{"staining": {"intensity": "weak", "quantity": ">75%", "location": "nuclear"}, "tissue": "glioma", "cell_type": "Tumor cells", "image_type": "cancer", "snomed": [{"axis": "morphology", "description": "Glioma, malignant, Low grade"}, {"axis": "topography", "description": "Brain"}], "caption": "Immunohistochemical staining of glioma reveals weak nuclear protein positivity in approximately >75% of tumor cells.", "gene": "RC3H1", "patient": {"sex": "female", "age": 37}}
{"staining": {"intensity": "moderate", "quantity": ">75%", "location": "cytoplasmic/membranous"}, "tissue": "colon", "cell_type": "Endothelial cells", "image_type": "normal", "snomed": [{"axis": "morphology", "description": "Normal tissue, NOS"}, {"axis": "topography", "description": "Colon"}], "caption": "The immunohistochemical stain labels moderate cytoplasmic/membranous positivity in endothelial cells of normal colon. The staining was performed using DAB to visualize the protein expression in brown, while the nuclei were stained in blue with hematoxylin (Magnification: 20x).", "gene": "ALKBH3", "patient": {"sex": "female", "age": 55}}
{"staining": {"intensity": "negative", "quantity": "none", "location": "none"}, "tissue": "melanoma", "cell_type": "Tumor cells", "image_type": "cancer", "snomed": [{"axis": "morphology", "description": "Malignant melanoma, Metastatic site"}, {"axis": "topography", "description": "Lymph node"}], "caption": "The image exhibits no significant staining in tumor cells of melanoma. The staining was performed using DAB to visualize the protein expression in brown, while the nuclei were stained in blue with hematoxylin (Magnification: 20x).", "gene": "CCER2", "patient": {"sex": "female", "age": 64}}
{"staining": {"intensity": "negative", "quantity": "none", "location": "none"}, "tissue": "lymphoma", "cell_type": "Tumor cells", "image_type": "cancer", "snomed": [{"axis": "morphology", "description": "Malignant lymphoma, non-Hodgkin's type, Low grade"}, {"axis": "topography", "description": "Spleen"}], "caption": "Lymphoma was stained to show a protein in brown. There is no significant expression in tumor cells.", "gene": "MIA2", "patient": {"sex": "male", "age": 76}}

• _Problem statement_: Each line of the data is to be transcribed exactly.

• _Expected output_:
{"staining": {"intensity": "weak", "quantity": ">75%", "location": "nuclear"}, "tissue": "glioma", "cell_type": "Tumor cells", "image_type": "cancer", "snomed": [{"axis": "morphology", "description": "Glioma, malignant, Low grade"}, {"axis": "topography", "description": "Brain"}], "caption": "Immunohistochemical staining of glioma reveals weak nuclear protein positivity in approximately >75% of tumor cells.", "gene": "RC3H1", "patient": {"sex": "female", "age": 37}}
{"staining": {"intensity": "moderate", "quantity": ">75%", "location": "cytoplasmic/membranous"}, "tissue": "colon", "cell_type": "Endothelial cells", "image_type": "normal", "snomed": [{"axis": "morphology", "description": "Normal tissue, NOS"}, {"axis": "topography", "description": "Colon"}], "caption": "The immunohistochemical stain labels moderate cytoplasmic/membranous positivity in endothelial cells of normal colon. The staining was performed using DAB to visualize the protein expression in brown, while the nuclei were stained in blue with hematoxylin (Magnification: 20x).", "gene": "ALKBH3", "patient": {"sex": "female", "age": 55}}
{"staining": {"intensity": "negative", "quantity": "none", "location": "none"}, "tissue": "melanoma", "cell_type": "Tumor cells", "image_type": "cancer", "snomed": [{"axis": "morphology", "description": "Malignant melanoma, Metastatic site"}, {"axis": "topography", "description": "Lymph node"}], "caption": "The image exhibits no significant staining in tumor cells of melanoma. The staining was performed using DAB to visualize the protein expression in brown, while the nuclei were stained in blue with hematoxylin (Magnification: 20x).", "gene": "CCER2", "patient": {"sex": "female", "age": 64}}
{"staining": {"intensity": "negative", "quantity": "none", "location": "none"}, "tissue": "lymphoma", "cell_type": "Tumor cells", "image_type": "cancer", "snomed": [{"axis": "morphology", "description": "Malignant lymphoma, non-Hodgkin's type, Low grade"}, {"axis": "topography", "description": "Spleen"}], "caption": "Lymphoma was stained to show a protein in brown. There is no significant expression in tumor cells.", "gene": "MIA2", "patient": {"sex": "male", "age": 76}}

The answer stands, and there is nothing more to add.